By 1986, "Bat Out of Hell" had shipped 4 million units, according to the RIAA, but Popovich and his business partners had not been paid any royalties. CBS' contract with Cleveland International had included the standard cross-collateralization clause, the music industry's contractual Catch-22. Under the clause's terms, which remain a staple of contracts today, record companies get to charge their artists for recording, packaging and promotion, and the companies can make the artists pay the costs of unsuccessful early albums out of the profits of successful later ones. The artist may have a hit record and receive no money from it at all, while the label cleans up. When CBS claimed it was entitled to recoup some $6 million in expenses for "Bat Out of Hell" and all the other albums put out by Cleveland International, Popovich's partners walked away, leaving him the sole owner of the label. Meanwhile, "Bat Out of Hell" continued to sell year after year. Sony Music reissued the album in CD format after acquiring CBS in 1987, and sales spiked again. Popovich still never saw a royalty check. (The album's creators evidently fared no better. In a 1993 interview for Q Magazine, Steinman said of himself and Meat Loaf, "We haven't been paid on 'Bat' since 1980.") Popovich did not believe Sony's claim that the album had never earned out, but under the statute of limitations imposed in his contract, the three-year time limit for conducting an audit had expired.

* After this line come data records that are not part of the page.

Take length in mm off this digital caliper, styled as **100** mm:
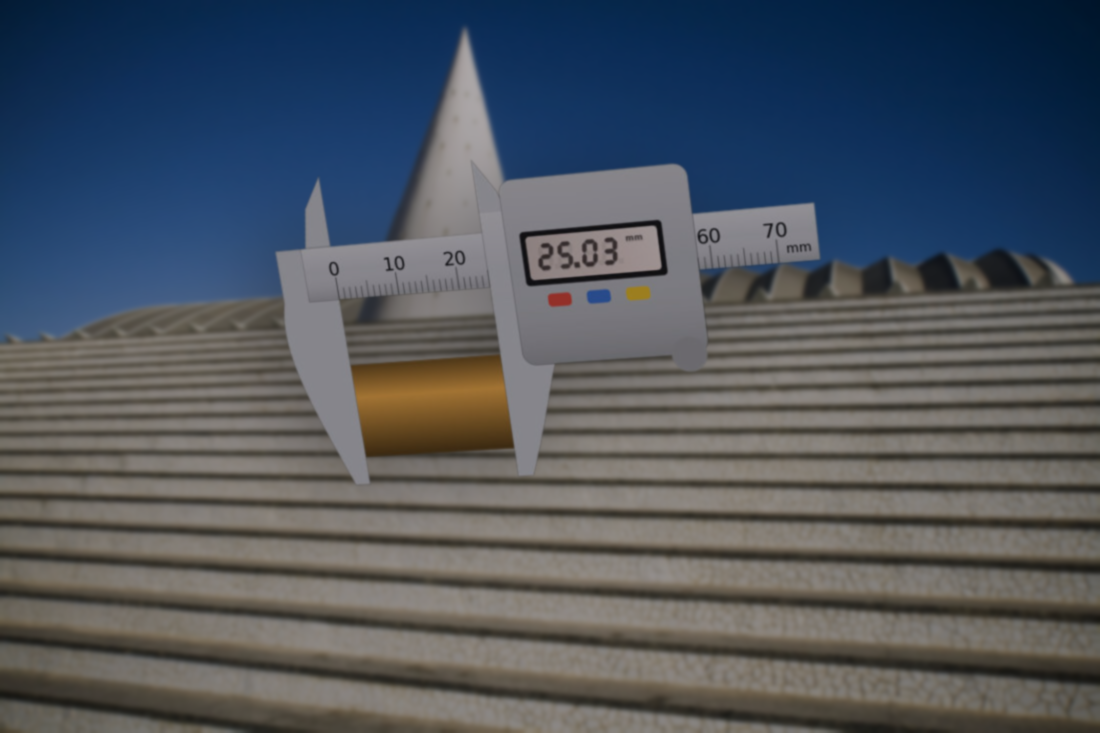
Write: **25.03** mm
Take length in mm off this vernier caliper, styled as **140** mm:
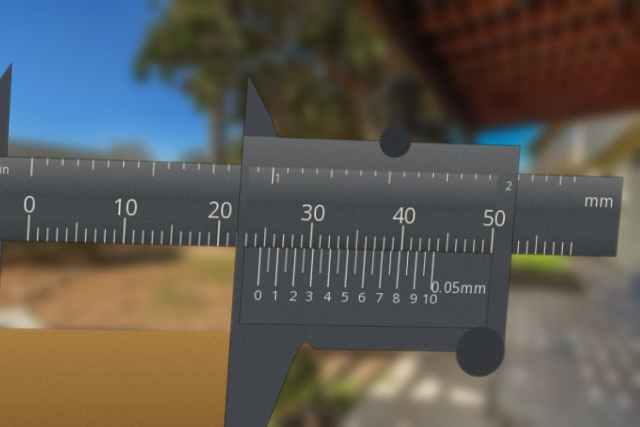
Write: **24.6** mm
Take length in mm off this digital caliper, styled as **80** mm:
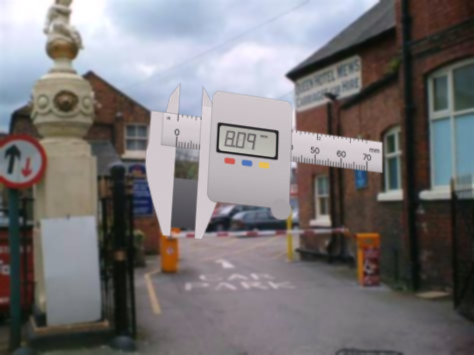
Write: **8.09** mm
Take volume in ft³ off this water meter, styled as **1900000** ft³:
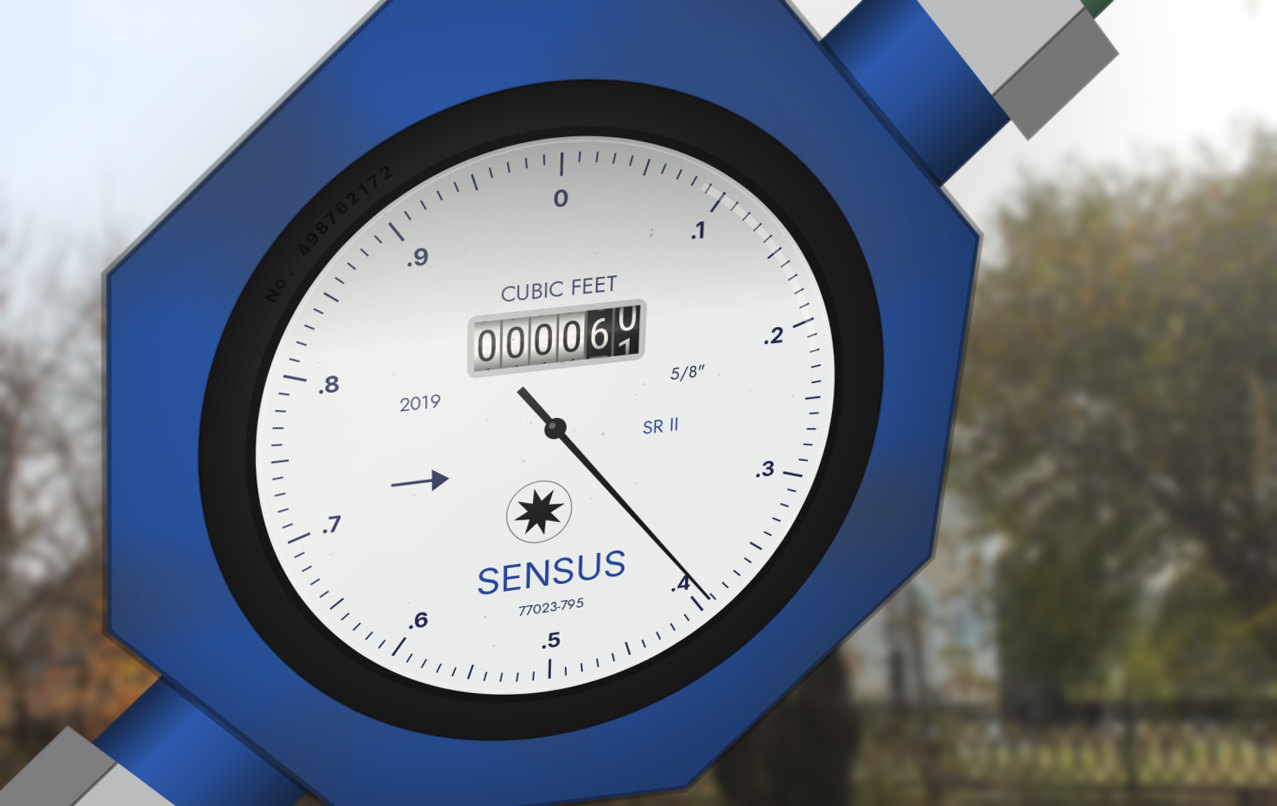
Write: **60.39** ft³
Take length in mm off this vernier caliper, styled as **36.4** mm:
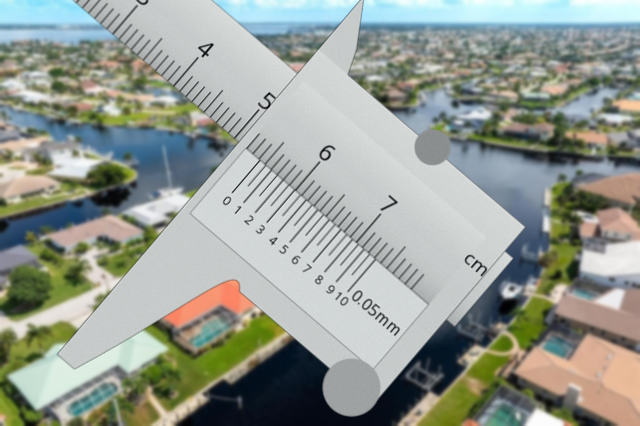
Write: **54.2** mm
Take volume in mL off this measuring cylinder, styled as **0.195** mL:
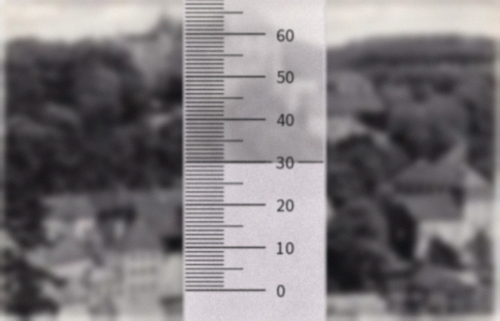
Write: **30** mL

Popovich was in Yetnikoff's office one afternoon in 1990, and, he later recalled, "I said to Walter, 'To the day I die, I'll regret I didn't audit.' And Walter said, 'So audit.' " Yetnikoff liked Popovich, and had never forgotten his role in bringing Michael Jackson to CBS. As CEO of Sony Music Entertainment, Yetnikoff was agreeing to waive the statute of limitations. Yetnikoff was fired from Sony about a month later, and Popovich asked for, and obtained from Yetnikoff, a letter confirming the agreement made in his office that day. "I showed that letter to accountants and lawyers," said Popovich, "and they felt it presented a great case for me."
Popovich hired the Citrin Cooperman accounting firm, and wound up, he said, with an auditor's report calculating that "Sony owed me, my partners and Meat Loaf $19 to $20 million." He filed a $100 million lawsuit against Sony in 1995. Sony used every delaying tactic at its disposal, and by 1998, Popovich was exhausted and broke, but determined to have his day in court. A jury trial was set for Tuesday, Feb. 17, in Cleveland. An attorney for Popovich recalled that on the Friday before the trial, "with our bags literally packed and our papers literally at the elevator," Sony called and offered to settle.
Lawyers on both sides of the case arranged a weekend meeting in Cleveland, and were caught off guard to discover that Popovich, though eager to reach a financial settlement, had another issue of at least equal importance. Sony had removed the Cleveland International logo from CDs of "Bat Out of Hell." Apart from the incalculable value of having your company's imprint on one of the biggest albums in history, there was also the matter of pride -- had it not been for Popovich, the megahit might have remained an unproduced demo tape. "I wanted the legacy to pass on to my children and grandchildren, and they deprived me of that," said Popovich. He demanded a contractual guarantee that his logo would be restored, and Sony's lawyers would not concede. One participant in the meeting recalled that "Steve had actually given up on the settlement, was ready to go to trial … and was walking out of the building, and [a lawyer] was chasing after him to try to bring him back."